Transcribe exactly, please, the line bearing "34: (35, 25)" and all later lines through the end of the records, with the pictures left out.

#### [Information supplied]
- - - - -

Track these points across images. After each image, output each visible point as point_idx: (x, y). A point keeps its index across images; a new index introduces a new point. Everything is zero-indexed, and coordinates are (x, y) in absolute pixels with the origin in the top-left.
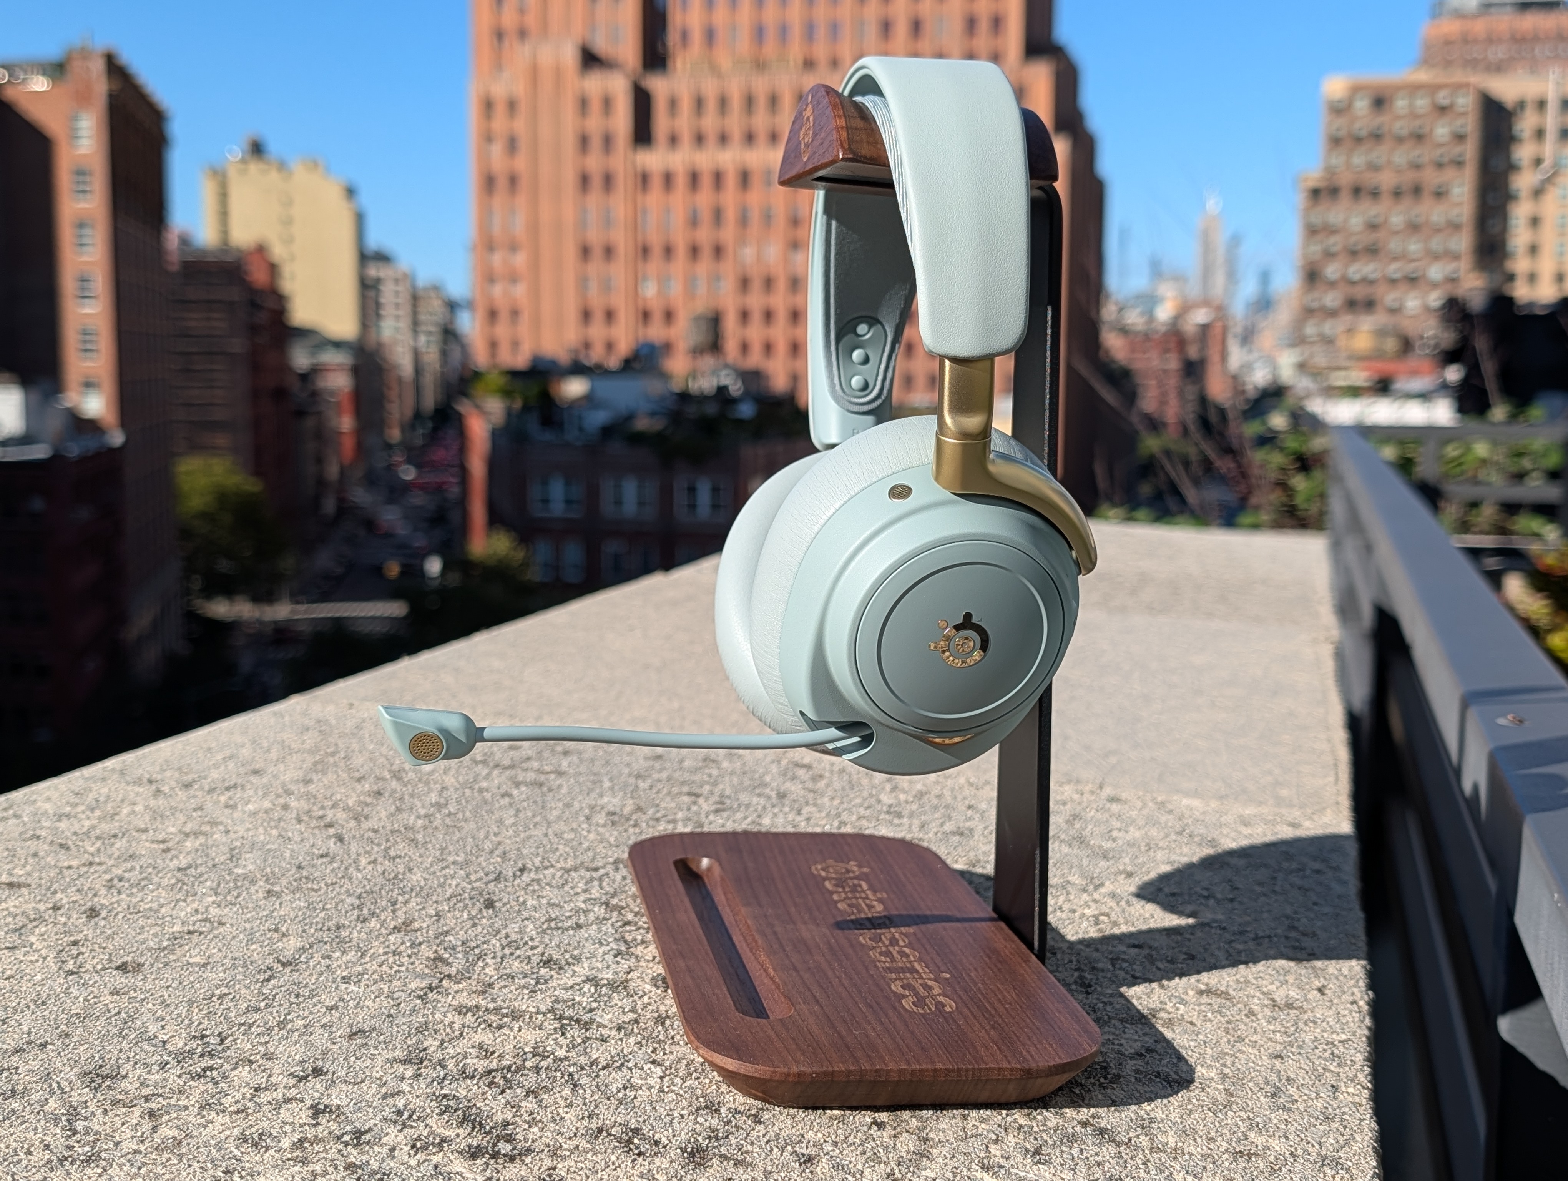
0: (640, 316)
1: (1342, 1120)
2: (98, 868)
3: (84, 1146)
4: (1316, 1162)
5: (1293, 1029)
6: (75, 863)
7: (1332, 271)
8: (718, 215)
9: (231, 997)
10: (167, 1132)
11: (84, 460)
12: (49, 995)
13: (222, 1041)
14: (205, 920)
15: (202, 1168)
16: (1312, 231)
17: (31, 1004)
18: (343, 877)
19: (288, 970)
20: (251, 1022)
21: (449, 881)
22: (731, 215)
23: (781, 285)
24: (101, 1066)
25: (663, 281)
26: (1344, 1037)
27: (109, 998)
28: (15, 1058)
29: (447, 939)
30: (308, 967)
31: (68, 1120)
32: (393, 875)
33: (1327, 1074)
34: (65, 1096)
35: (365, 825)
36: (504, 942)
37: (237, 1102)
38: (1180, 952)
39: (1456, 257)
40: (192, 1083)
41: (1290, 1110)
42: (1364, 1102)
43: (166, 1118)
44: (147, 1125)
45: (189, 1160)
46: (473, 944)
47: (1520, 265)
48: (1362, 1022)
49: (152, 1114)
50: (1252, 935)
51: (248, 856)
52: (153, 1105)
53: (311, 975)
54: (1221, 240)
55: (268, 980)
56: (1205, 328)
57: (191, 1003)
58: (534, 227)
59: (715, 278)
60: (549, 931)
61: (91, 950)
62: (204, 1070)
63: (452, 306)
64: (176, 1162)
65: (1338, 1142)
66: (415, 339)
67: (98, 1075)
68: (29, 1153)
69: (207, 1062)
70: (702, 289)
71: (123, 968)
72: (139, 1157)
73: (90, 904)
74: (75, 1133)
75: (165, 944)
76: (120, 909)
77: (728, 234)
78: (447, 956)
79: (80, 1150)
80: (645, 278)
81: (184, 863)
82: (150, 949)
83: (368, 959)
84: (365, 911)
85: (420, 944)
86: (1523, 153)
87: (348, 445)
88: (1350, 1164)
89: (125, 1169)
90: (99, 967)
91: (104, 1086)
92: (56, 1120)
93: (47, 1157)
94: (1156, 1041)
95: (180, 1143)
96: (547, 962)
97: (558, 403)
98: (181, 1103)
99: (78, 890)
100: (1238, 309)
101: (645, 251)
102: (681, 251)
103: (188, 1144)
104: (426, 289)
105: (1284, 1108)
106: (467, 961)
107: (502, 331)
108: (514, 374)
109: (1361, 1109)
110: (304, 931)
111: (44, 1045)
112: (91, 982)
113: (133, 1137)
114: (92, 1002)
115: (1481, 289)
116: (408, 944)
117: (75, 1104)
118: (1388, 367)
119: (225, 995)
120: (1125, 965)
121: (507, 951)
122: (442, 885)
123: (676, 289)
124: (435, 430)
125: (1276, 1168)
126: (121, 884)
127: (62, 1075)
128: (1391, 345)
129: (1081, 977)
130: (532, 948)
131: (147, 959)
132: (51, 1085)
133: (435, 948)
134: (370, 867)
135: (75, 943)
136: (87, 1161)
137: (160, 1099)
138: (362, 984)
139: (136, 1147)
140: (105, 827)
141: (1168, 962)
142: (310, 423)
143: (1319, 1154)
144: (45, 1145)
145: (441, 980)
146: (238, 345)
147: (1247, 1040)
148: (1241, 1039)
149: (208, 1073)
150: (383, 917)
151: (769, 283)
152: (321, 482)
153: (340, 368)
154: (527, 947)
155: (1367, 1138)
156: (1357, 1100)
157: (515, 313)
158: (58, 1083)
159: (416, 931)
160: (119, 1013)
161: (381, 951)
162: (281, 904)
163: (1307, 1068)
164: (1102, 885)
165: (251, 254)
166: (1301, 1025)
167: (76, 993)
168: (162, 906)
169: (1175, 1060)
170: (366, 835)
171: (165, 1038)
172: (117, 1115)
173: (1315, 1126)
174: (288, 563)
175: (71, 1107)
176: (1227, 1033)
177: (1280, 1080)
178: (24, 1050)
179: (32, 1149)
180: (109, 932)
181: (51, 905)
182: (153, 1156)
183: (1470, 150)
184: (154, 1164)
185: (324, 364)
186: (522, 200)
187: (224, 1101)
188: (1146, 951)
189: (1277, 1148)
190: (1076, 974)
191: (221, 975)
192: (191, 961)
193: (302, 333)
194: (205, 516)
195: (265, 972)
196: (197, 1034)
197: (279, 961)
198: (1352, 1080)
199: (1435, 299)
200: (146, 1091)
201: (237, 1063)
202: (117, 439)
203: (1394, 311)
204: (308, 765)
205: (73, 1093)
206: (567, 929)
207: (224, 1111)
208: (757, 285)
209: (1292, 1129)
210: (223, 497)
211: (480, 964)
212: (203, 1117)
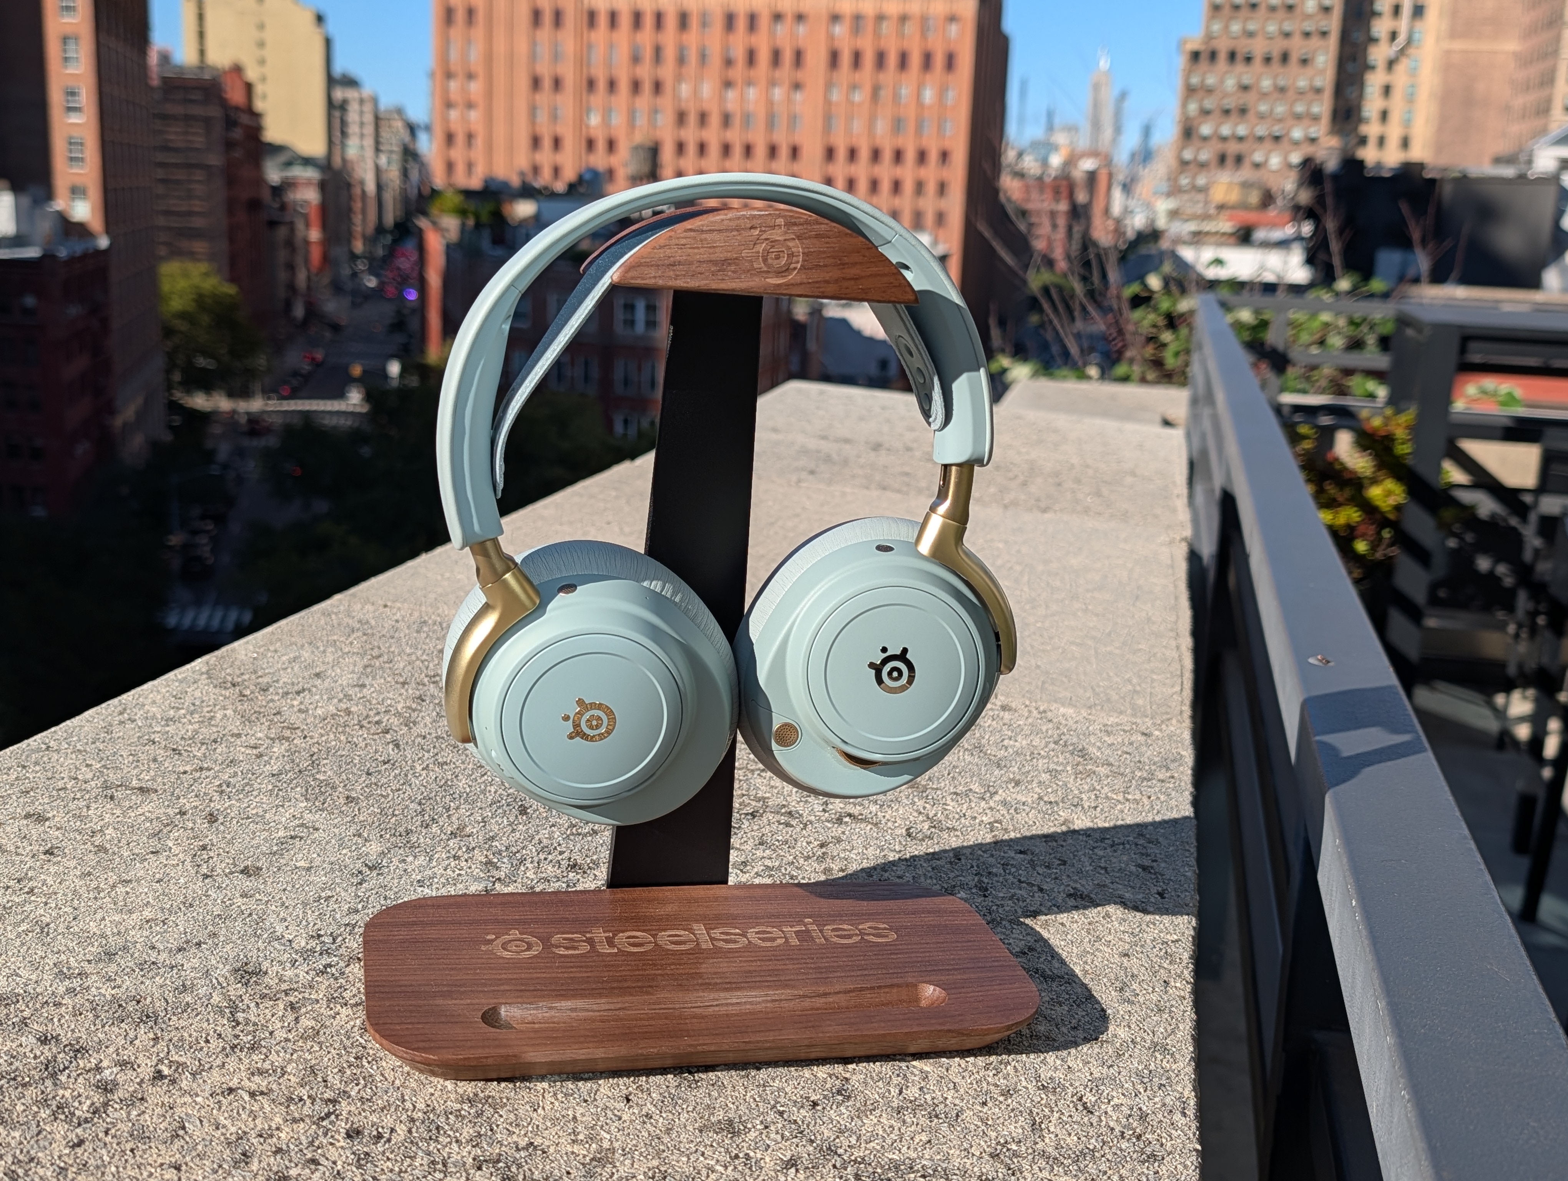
0: (584, 144)
1: (1171, 1012)
2: (208, 774)
3: (247, 1035)
4: (1150, 1048)
5: (1138, 930)
6: (188, 768)
7: (1206, 129)
8: (658, 52)
9: (334, 899)
10: (306, 1022)
11: (72, 260)
12: (194, 898)
13: (334, 940)
14: (302, 825)
15: (338, 1054)
16: (1190, 91)
17: (181, 906)
18: (404, 783)
19: (374, 873)
20: (354, 922)
21: (488, 788)
22: (670, 53)
23: (715, 120)
24: (246, 964)
25: (607, 113)
26: (1176, 937)
27: (240, 899)
28: (179, 956)
29: (493, 844)
30: (389, 871)
31: (231, 1012)
32: (443, 781)
33: (1162, 971)
34: (225, 991)
35: (416, 730)
36: (539, 847)
37: (354, 996)
38: (1055, 858)
39: (1316, 119)
40: (317, 979)
41: (1133, 1003)
42: (1187, 996)
43: (303, 1010)
44: (290, 1017)
45: (327, 1047)
46: (514, 850)
47: (1371, 129)
48: (1190, 923)
49: (292, 1006)
50: (1109, 842)
51: (325, 761)
52: (292, 999)
53: (393, 878)
54: (1109, 96)
55: (361, 884)
56: (1092, 177)
57: (305, 904)
58: (489, 58)
59: (654, 111)
60: (572, 837)
61: (218, 855)
62: (325, 967)
63: (412, 129)
64: (318, 1049)
65: (1166, 1031)
66: (377, 156)
67: (246, 972)
68: (207, 1041)
69: (325, 960)
70: (641, 121)
71: (245, 871)
72: (290, 1045)
73: (208, 809)
74: (238, 1024)
75: (275, 848)
76: (232, 814)
77: (667, 72)
78: (495, 860)
79: (245, 1039)
80: (589, 110)
81: (275, 769)
82: (264, 854)
83: (434, 863)
84: (427, 817)
85: (474, 849)
86: (1381, 27)
87: (316, 254)
88: (1174, 1049)
89: (281, 1055)
90: (228, 871)
91: (252, 981)
92: (222, 1013)
93: (221, 1045)
94: (1035, 941)
95: (318, 1033)
96: (574, 866)
97: (510, 222)
98: (312, 996)
99: (196, 796)
100: (1122, 157)
101: (591, 84)
102: (624, 86)
103: (325, 1033)
104: (388, 111)
105: (1129, 1001)
106: (512, 866)
107: (458, 154)
108: (468, 194)
109: (1185, 1002)
110: (381, 836)
111: (199, 944)
112: (224, 886)
113: (282, 1027)
114: (228, 903)
115: (1337, 149)
116: (464, 850)
117: (234, 998)
118: (1251, 217)
119: (329, 897)
120: (1013, 870)
121: (542, 856)
122: (483, 792)
123: (618, 120)
124: (395, 241)
125: (1121, 1053)
126: (229, 789)
127: (218, 972)
128: (1254, 198)
129: (980, 881)
130: (561, 853)
131: (262, 863)
132: (211, 982)
133: (485, 852)
134: (424, 773)
135: (204, 848)
136: (252, 1049)
137: (296, 993)
138: (434, 887)
139: (285, 1036)
140: (206, 732)
141: (1046, 867)
142: (282, 232)
143: (1152, 1041)
144: (218, 1035)
145: (494, 883)
146: (215, 160)
147: (1103, 940)
148: (1099, 939)
149: (329, 970)
150: (441, 824)
151: (703, 118)
152: (292, 287)
153: (308, 183)
154: (556, 853)
155: (1188, 1027)
156: (1182, 994)
157: (470, 137)
158: (217, 979)
159: (469, 836)
160: (250, 915)
161: (444, 856)
162: (359, 810)
163: (1147, 966)
164: (996, 793)
165: (225, 72)
166: (1144, 926)
167: (214, 895)
168: (265, 812)
169: (1049, 958)
170: (416, 742)
171: (291, 937)
172: (267, 1008)
173: (1150, 1017)
174: (261, 361)
175: (231, 1000)
176: (1089, 933)
177: (1127, 976)
178: (185, 949)
179: (209, 1038)
180: (229, 837)
181: (177, 810)
182: (300, 1044)
183: (1334, 24)
184: (302, 1051)
185: (294, 178)
186: (478, 32)
187: (344, 994)
188: (1028, 857)
189: (1123, 1036)
190: (976, 879)
191: (323, 878)
192: (298, 864)
193: (276, 149)
194: (183, 315)
195: (357, 876)
196: (314, 934)
197: (366, 865)
198: (1180, 976)
199: (1296, 158)
200: (284, 986)
201: (349, 961)
202: (103, 242)
203: (1257, 166)
204: (359, 668)
205: (229, 988)
206: (585, 835)
207: (346, 1005)
208: (692, 119)
209: (1134, 1020)
210: (200, 299)
211: (522, 868)
212: (331, 1009)
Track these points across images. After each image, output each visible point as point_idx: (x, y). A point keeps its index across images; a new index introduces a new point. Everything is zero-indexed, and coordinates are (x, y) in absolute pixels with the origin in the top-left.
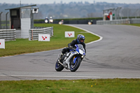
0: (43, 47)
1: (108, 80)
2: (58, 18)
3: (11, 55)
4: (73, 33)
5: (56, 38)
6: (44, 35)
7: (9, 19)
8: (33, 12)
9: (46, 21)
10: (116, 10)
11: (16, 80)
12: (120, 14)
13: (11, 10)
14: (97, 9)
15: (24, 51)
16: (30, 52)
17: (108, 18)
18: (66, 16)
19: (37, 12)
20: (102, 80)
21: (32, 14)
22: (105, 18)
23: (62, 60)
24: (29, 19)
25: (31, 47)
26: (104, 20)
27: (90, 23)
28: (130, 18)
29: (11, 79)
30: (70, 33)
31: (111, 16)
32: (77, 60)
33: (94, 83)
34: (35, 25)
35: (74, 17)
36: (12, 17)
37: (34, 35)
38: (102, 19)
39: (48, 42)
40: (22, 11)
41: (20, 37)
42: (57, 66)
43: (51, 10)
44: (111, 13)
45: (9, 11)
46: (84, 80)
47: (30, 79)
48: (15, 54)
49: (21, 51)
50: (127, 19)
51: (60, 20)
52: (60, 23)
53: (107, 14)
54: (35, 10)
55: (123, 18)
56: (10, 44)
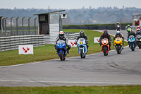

- - - - -

#### [Your solution]
34: (35, 25)
35: (74, 17)
36: (12, 17)
37: (34, 35)
38: (102, 19)
39: (48, 42)
40: (22, 11)
41: (20, 37)
42: (57, 66)
43: (51, 10)
44: (111, 13)
45: (9, 11)
46: (84, 80)
47: (30, 79)
48: (15, 54)
49: (21, 51)
50: (127, 19)
51: (60, 20)
52: (60, 23)
53: (107, 14)
54: (35, 10)
55: (123, 18)
56: (10, 44)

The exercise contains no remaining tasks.